As is, by the way, the fact that eight years ago there were at least two dozen people who were overjoyed by the news that terrorists had killed thousands of Americans--and these people lived here in Fort McMurray, Alberta, Canada. Home of the oil fields and largest distributer of oil to North America. One of the highest Canadian targets of terrorist attack. (I have heard that the 'sands and the bridge in town are on North America's top ten, but I'm not sure how true that is.)
Question: How does one love these people? How?
Tentative answer: Try to sympathize with them the way I sympathized with my supervisor?
(I had another rant to post today, but I forget what it is. Sorry. Was it something literary-theory-ish? I'm not sure.)
(I am labelling this with "hope" not because I feel hopeful, but because I need it.)
Enjoy Calming Downtime Sports Outdoors
4 years ago
3 comments:
good post. all i might at is that there is no guarantee that the attacks are - it may have been that they won the soccer game, or got a job, or engaged or any number of other things that people would celebrate.

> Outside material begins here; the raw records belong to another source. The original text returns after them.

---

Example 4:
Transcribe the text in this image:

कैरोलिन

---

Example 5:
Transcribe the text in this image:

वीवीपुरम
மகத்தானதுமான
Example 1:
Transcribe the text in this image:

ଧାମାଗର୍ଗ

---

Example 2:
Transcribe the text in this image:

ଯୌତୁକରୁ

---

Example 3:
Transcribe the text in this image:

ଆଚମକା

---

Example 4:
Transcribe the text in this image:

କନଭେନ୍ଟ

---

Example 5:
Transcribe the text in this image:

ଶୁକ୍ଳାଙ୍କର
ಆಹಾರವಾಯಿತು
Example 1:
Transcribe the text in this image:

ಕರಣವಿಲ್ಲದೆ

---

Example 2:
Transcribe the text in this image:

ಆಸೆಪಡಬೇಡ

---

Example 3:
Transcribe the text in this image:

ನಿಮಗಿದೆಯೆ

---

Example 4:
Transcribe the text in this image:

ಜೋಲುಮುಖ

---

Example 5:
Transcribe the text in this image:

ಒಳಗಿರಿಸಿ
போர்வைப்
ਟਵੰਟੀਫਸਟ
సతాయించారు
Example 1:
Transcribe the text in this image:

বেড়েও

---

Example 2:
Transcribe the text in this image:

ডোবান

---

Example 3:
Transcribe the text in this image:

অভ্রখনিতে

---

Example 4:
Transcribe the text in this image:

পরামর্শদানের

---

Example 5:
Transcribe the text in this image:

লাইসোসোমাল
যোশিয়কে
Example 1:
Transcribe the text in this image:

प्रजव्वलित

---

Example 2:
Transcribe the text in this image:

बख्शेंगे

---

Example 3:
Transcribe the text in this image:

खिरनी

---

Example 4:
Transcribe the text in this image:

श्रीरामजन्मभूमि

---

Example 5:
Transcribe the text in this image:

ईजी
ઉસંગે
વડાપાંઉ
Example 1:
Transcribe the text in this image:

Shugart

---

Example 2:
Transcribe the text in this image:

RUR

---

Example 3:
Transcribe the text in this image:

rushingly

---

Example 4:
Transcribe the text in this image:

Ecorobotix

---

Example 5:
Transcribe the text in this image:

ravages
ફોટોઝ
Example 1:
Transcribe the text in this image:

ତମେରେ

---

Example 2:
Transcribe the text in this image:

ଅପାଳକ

Of course it may be such a thing. According to my supervisor, they stopped celebrating the moment they noticed him, and he had heard from the RCMP that similar reports were made about other mosques... but then that is all a bit circumstantial or a bit to much hearsay.
About 2 years before 9/11, my husband and I (both Catholic) had a Muslim family from Pakistan stay with us for a few months while their son was being evaluated for a medical condition that could not be treated in their country. We learned much from each other.
One of the few positive memories I have of 9/11 is receiving a phone call from them that night, offering their condolences and sharing our sorrow.
I still feel great sadness at the rift that exists between many Christians and many Muslims. Certainly there are evil people on both sides. But I can't agree with generalizing.
Unfortunately, I also understand the suspicion with which many Christians view Muslims and, for that matter, the suspicion with which many Muslims view Christians.
I'm tempted to offer a bromide: pray for peace. But I confess to having little hope that I will see it in my lifetime.